Exhibit 107.1
CALCULATION OF FILING FEE TABLES
Form S-8
(Form Type)
TransCode Therapeutics, Inc.
(Exact Name of Registrant as Specified in its Charter)
Table 1: Newly Registered Securities
Security Type | Security Class Title | Fee Calculation Rule | Amount Registered(1) | Proposed Maximum Offering Price Per Unit | Maximum Aggregate Offering Price | Fee Rate | Amount of Registration Fee | |||||||||||||
Equity | Common Stock, $0.0001 par value per share, TransCode Therapeutics, Inc. 2021 Stock Option and Incentive Plan | Other – 457(c) and 457(h) | 645,228 shares(2) | $ | 1.82(3) | $ | 1,174,314.96 | $ | 0.0000927 | $ | 108.86 | |||||||||
Equity | Common Stock, $0.0001 par value per share, TransCode Therapeutics, Inc. 2021 Employee Stock Purchase Plan | Other – 457(c) and 457(h) | 90,000 shares(4) | $ | 1.55(5) | $ | 139,500.00 | $ | 0.0000927 | $ | 12.93 | |||||||||
Total Offering Amounts | $ | 1,313,814.96 | $ | 121.79 | ||||||||||||||||
Total Fee Offsets | - | |||||||||||||||||||
Net Fee Due | $ | 121.79 |
(1) Pursuant to Rule 416 under the Securities Act of 1933, as amended, or the Securities Act, this Registration Statement shall also cover any additional shares of common stock which become issuable under the above-named plans by reason of any stock dividend, stock split, recapitalization or any other similar transaction effected without the receipt of consideration which results in an increase in the number of Registrant’s outstanding shares of common stock. Pursuant to Rule 416(c) under the Securities Act, this Registration Statement shall also cover an indeterminate amount of interests to be offered or sold pursuant to the employee benefit plans described herein.
(2) Represents an increase in the number of shares available for issuance under the Registrant’s 2021 Stock Option and Incentive Plan (the “2021 Plan”), effective as of January 1, 2022. The 2021 Plan provides that on January 1 of each year additional shares will automatically be added to the shares authorized for issuance under the 2021 Plan. The number of shares added each year will be equal to the lesser of: (i) 5% of the outstanding shares on the immediately preceding December 31 or (ii) such lesser amount as determined by the compensation committee of the Company’s board of directors.
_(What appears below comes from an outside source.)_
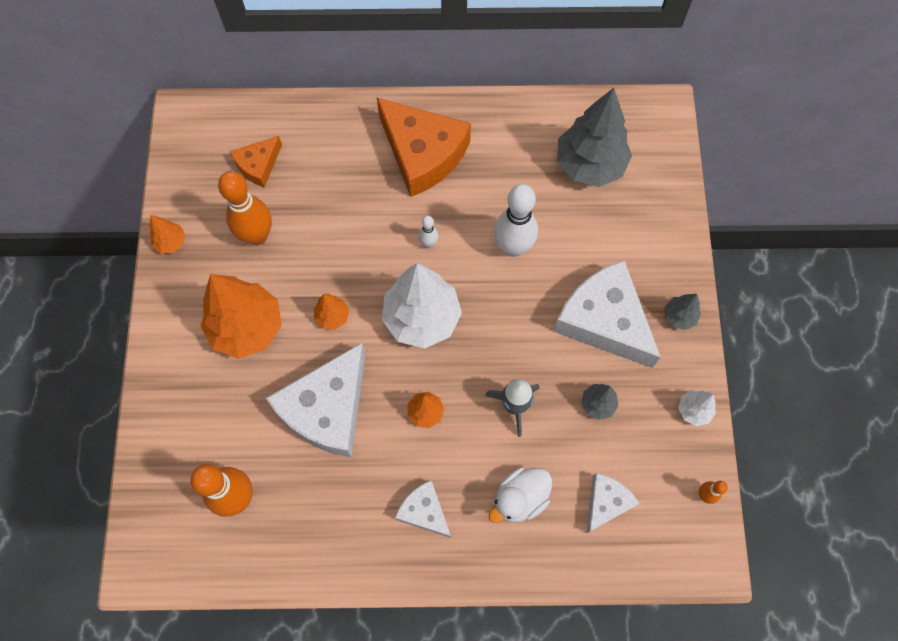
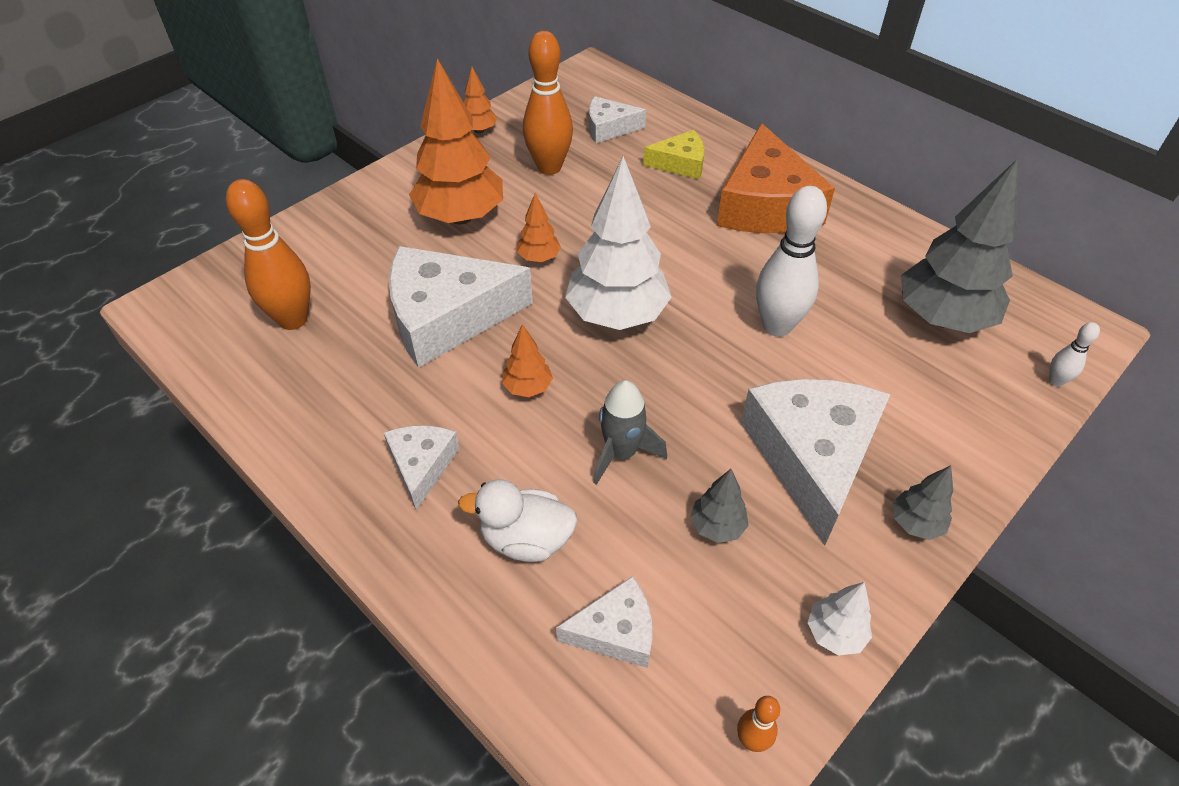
camera: 45 degrees right, 20 degrees down
orange cheese [230,136,282,187] -> white cheese [589,96,646,143]
white bowling pin [419,216,438,247] -> white bowling pin moved to [1049,322,1100,386]
none -> yellow cheese [643,130,704,179]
Shares available for issuance under the 2021 Plan were previously registered on Form S-8 filed with the Securities and Exchange Commission on July 13, 2021 (Registration No. 333-257868).
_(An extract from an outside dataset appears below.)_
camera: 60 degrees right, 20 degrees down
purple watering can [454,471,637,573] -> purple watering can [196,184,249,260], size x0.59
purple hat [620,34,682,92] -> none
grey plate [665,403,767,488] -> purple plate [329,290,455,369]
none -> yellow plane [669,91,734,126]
(3) Estimated in accordance with Rule 457(c) and (h) solely for the purpose of calculating the registration fee and based on $1.82, the average of the high and low sale prices of the Registrant’s common stock as reported on the Nasdaq Capital Market on June 8, 2022.
(4) Represents an increase in the number of shares available for issuance under the Registrant’s 2021 Employee Stock Purchase Plan (the “2021 ESPP”), effective as of January 1, 2022. The 2021 ESPP provides that on January 1 of each year additional shares will automatically be added to the shares authorized for issuance under the 2021 ESPP. The number of shares added each year will be equal to the least of: (i) 1% of the outstanding shares on the immediately preceding December 31, (ii) 90,000 shares of common stock, or (iii) such amount as determined by the 2021 ESPP plan administrator. Shares available for issuance under the 2021 ESPP were previously registered on Form S-8 filed with the Securities and Exchange Commission on July 13, 2021 (Registration No. 333-257868).
(5) Estimated in accordance with Rule 457(c) and (h) solely for the purpose of calculating the registration fee and based on $1.82, the average of the high and low prices of the Registrant’s common stock as reported on the Nasdaq Capital Market on June 8, 2022, multiplied by 85.0%, which is the percentage of the price per share applicable to purchases under the 2021 ESPP. Pursuant to the 2021 ESPP, the purchase price of the shares of common stock reserved for issuance thereunder will be 85% of the fair market value of a share of common stock on the first trading day of the offering period or on the exercise date, whichever is less.